It’s a chill, grey day in March when I arrive at the Cashel Palace Hotel in Ireland’s County Tipperary, but the welcome is as warm as the peat fires that roar away in the entrance hall.
Dating back to 1732 and originally the home of the archbishops of the Church of Ireland, the newly reimagined Cashel Palace Hotel opened its doors on 1 March 2022, after a meticulous five-year restoration. While a new guest-room wing, meeting space, spa and swimming pool have been added to the main house, with only 42 guest rooms, it still manages to feel like an intimate bolthole.
The hotel has all the touches you’d expect of an Irish country house – including an antique-filled drawing room with books to leaf through by the fireside. There is a guest-only bar where you can try Cashel Palace 1732 gin, distilled just down the road, and vases brimming with hyacinths and narcissi that cosy up to equestrian-themed sculptures and paintings, a nod to the fact that the owners, the Magnier family, are also the proprietors of the nearby Coolmore racehorse stud.
But as lovely as these details are, it’s the staff that give the hotel its edge, and the friendly Irish welcome feels as authentic as the manor house’s original design elements. In the Queen Anne Room, Alina fusses over me in the kindest way possible, making sure my afternoon tea is topped up with sandwiches and scones. When I leave the following morning, she runs down the driveway with a box of soda bread for my homeward ferry journey.
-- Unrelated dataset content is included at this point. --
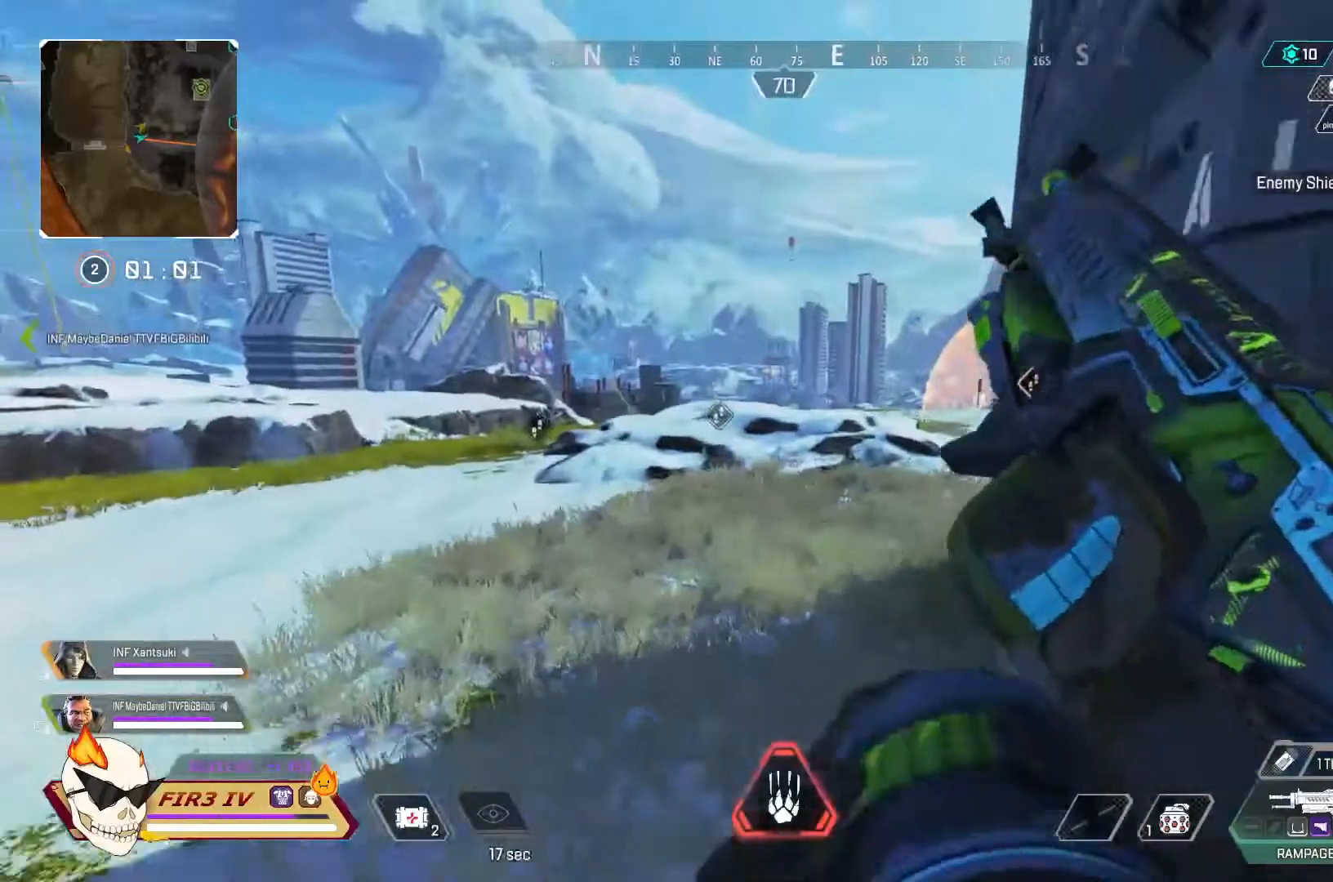
{"buttons": [], "left_stick": "up-left", "right_stick": "center", "events": [[200, "right_stick", "left"], [267, "right_stick", "center"], [333, "left_stick", "up"], [433, "left_stick", "up-left"]]}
At the Bishop’s Buttery restaurant, I enjoy a dinner that’s so good I almost cry at my misfortune to live an eight-hour flight away. The couple at the next table have popped up from Cork for the night to see the changes – and seem impressed. Others have come down from Dublin, enthusiastically chatting about what a difference the renovation has made.
I dive into a Castletownbere crab salad with briny caviar, a crunch of macadamia, and a whisper of a seaweed crisp. Black sole follows, topped with samphire spears and tiny brown shrimps, accompanied by two types of mashed potato – one buttery, one smoked. I skip the Tipperary whiskey baba with barley ice cream (which I now regret), and go for a plate of Irish cheeses. Server Claire writes down the names – Cashel Blue, Cáis Na Tíre, Gubbeen – so they don’t get lost in my blissful post-prandial haze.
When I wake the following morning, the sky is cornflower blue – the perfect backdrop to the Palace’s handsome brick façade – and the air is full of birdsong. Beyond the lawns rises the Rock of Cashel, a limestone outcrop topped by a cluster of medieval buildings, including the ruins of a Gothic cathedral.
There’s also a circle of young hop trees in the garden, hearkening back to the mid-1700s when the land agent, Richard Guinness, used to brew ale onsite. The archbishop left Guinness’s son, Arthur, £100 in his will, with which he founded St James’s Gate Brewery in Dublin. It’s been producing Guinness ever since.
There’s a sense here that you’ve discovered something very special, tucked away in a corner of Ireland that’s far from the tourist trail. It’s worth sipping a pint of the black stuff in the hotel’s snug Guinness Bar and enjoying the moment. If the Cashel Palace Hotel keeps doing what it’s already doing so soon after opening, it’s unlikely to remain undiscovered for very long.